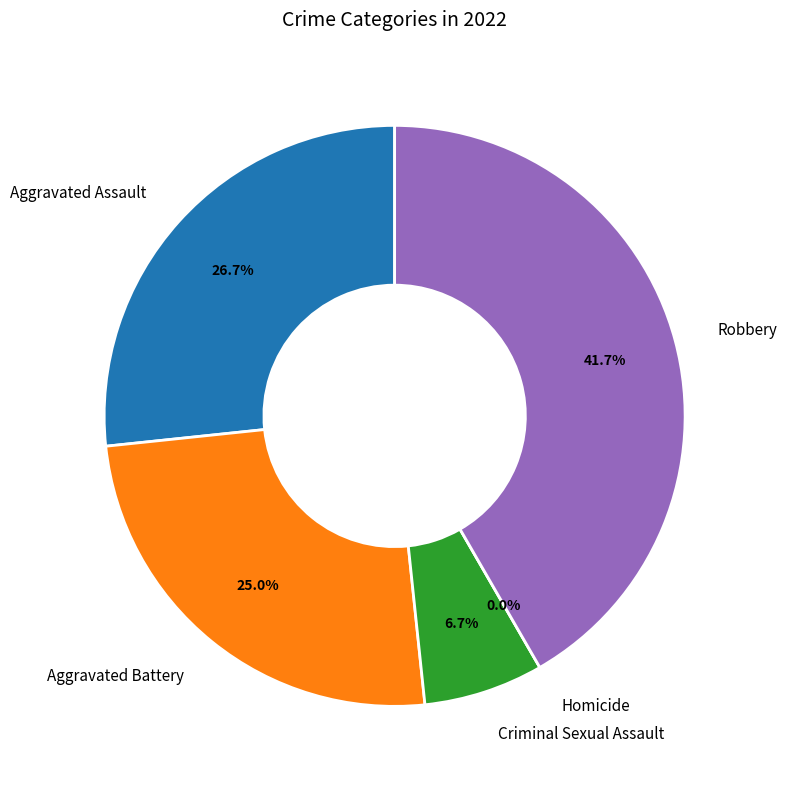

How many slices are in this pie chart?

5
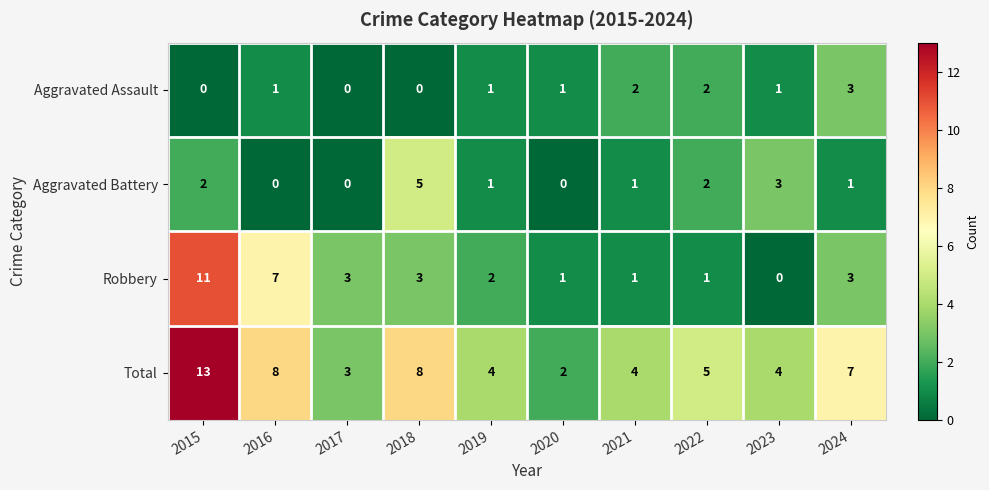

The value of Total at 2020 is 2. True or false?

True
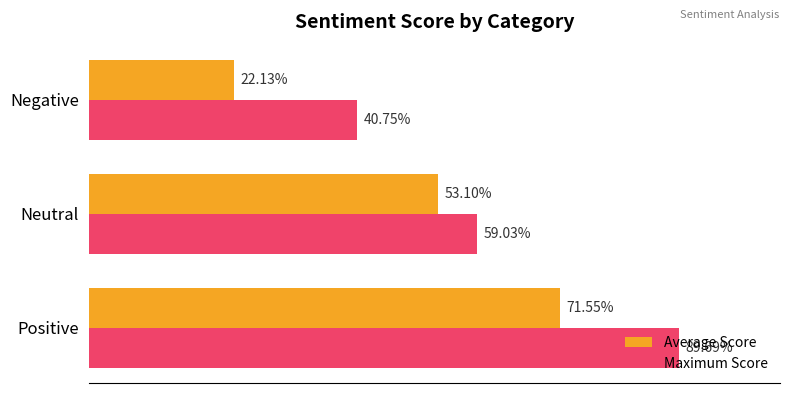

Which series has the widest spread of values?

Average Score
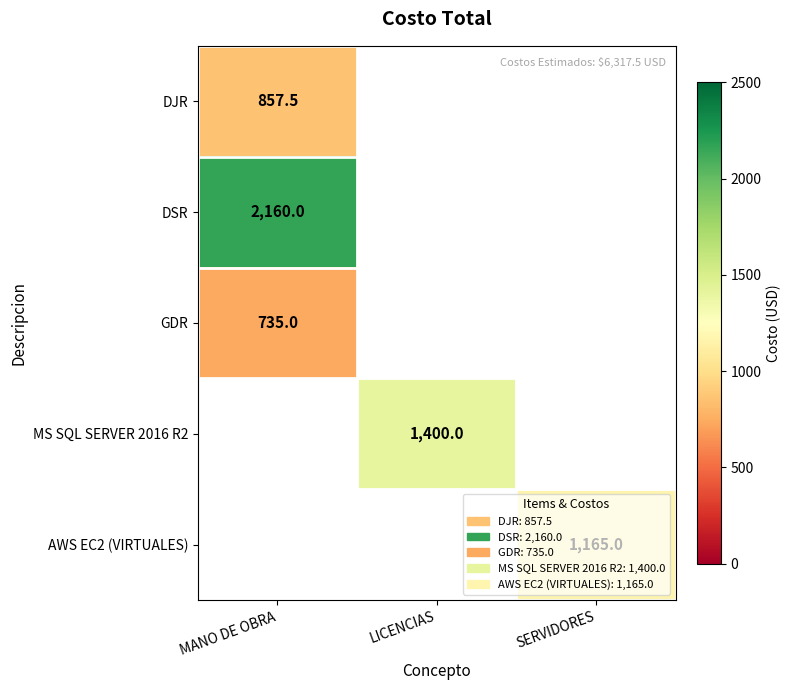

At how many categories does at least one series exceed 1858?

1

^^^^^^^^^^^^^^^^

**PROBLEM TO WORK ON**
Can you retype every one of the entries above word for word, leaving out the pictures?

**OUTPUT OF THE EXERCISE**
How many slices are in this pie chart?

5

The value of Total at 2020 is 2. True or false?

True

Which series has the widest spread of values?

Average Score

At how many categories does at least one series exceed 1858?

1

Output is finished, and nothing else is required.